I tried to give Cleanshot X a good try, since that’s a popular Mac-native screen capture utility. However, the entire UI/UX and workflow I thought was absolutely horrible. At every step I was fighting their horrible workflow. Shottr is an up and coming alternative, but still too bare bones for my daily use. However, it does have some innovative features that are occasionally useful, like enhanced text blurring, seamlessly removing text or other objects, a ruler, and more. So I have it installed, and use it on special occasions.
($39 one-time) SoundSource 5 is an audio control app that gives you very granular control over the sound on your Mac. If features per-application control, add effects via industry standard plugins, headphone EQ, quick menubar access, and a lot more. I personally use it with the FabFilter Pro-Q3 audio plugin for headphone EQ. But Soundsource is a great and much more economical app for headphone EQ, and more. The developers also keep up with the latest macOS releases to ensure full compatibility.
(Free) Stecker is a cool new utility that can run any macOS Shortcut when a USB device is connected or disconnected from your Mac. I wrote a full blog post about this utility: Stecker: Trigger macOS Shortcuts with USB Devices. This is great tool for automation. It detected all of my USB devices, and it’s rock solid.
(Free/Pro $4/mo) Todoist is great task manager application. It has apps for macOS and iOS, so you can manage your tasks anywhere. I also like the browser extensions, so I can directly add a URL to a to-do item. It also has integration with Fantastical, so within Fantastical you can see due to-do items and check them off. I like how simple the UI is, but still has advanced organizational features.
($7.99 one-time) TextSniper is an on-screen OCR tool that lets you extract text from almost anywhere. Yes, Monterey and later ships with Live Text, and that might be sufficient for very occasional use. But TextSniper is much more versatile. It supports QR codes and barcodes, text to speech and is very fast. It’s an app I use on nearly a daily basis.

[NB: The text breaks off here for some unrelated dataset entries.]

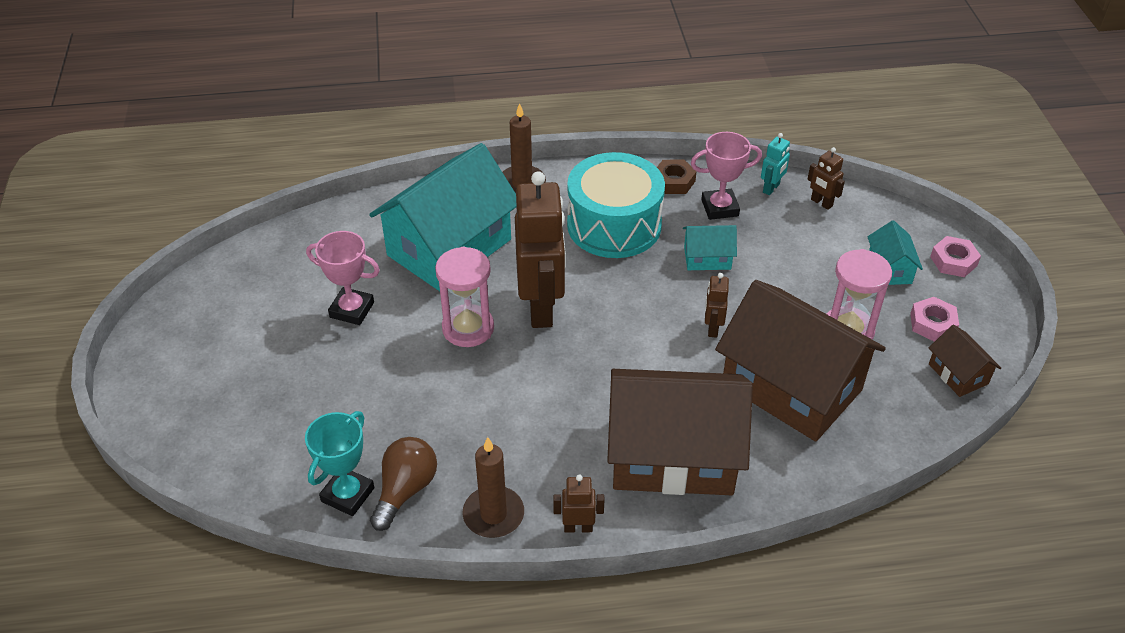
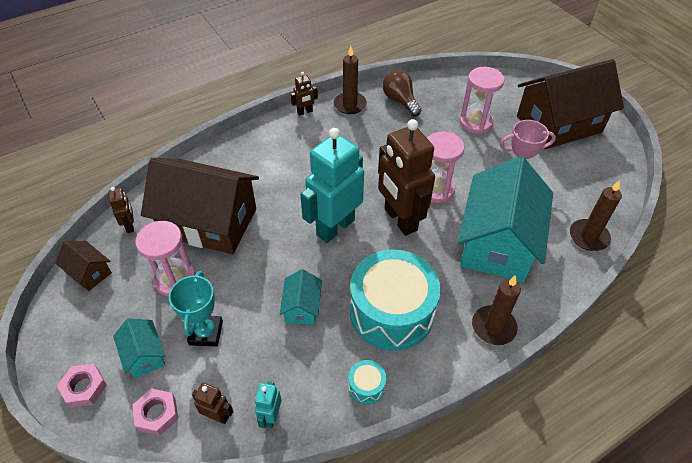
camera: 155 degrees right, 5 degrees up
turquoise trophy [305,411,374,516] -> turquoise trophy moved to [169,271,223,347]
brown light bulb [370,437,437,531] -> brown light bulb turned 150 degrees clockwise [383,70,421,116]
brown house [607,369,753,495] -> brown house moved to [517,59,624,149]
brown nut [657,160,697,194] -> turquoise drum [348,360,386,404]
turquoise house [683,225,737,270] -> turquoise house turned 60 degrees counterclockwise [279,269,322,325]
pink trophy [691,132,762,220] -> none
brown robot [705,273,729,338] -> brown robot moved to [108,187,134,233]
pink nut [910,297,959,342] -> pink nut moved to [132,388,178,436]
none -> turquoise robot [300,128,364,243]
none -> pink hourglass [460,67,504,134]
none -> brown candle [570,180,622,251]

($5.99 one-time) ToothFairy is an app that lets you connect (or disconnect) your AirPods, or any bluetooth device, with one click in the menu bar. It can show the battery level of the connected device, and works great with a Streamdeck via assignable keyboard shortcuts. It has a huge device icon library including AirPods 3, AirPods Pro 2, Beats Fit Pro, Beats Studio Buds, Galaxy Buds Live, AfterShokz Aeropex, Sony WF-1000XM4 and more.
(Free) Warp is a terminal program, but it’s not your old school terminal like iTerm 2. Warp is a rust based terminal with AI built in. It has a plethora of customization features, and is like no other terminal program on the market. From themes, blocks of inputs and outputs, integration with Raycast, VSCode, and more. You really have to see the video demos to really appreciate the full power of warp. I’ve just scratched the surface, and I’m loving it. I refuse to use any other terminal program. Check YouTube for videos on the power of warp.
I’m excited about my latest list of top macOS apps. I’ve recently found a number of gems including Raycast, Warp, BetterDisplay, Rectangle Pro, and more. I’m still learning all of their features and incorporating them into my daily workflows.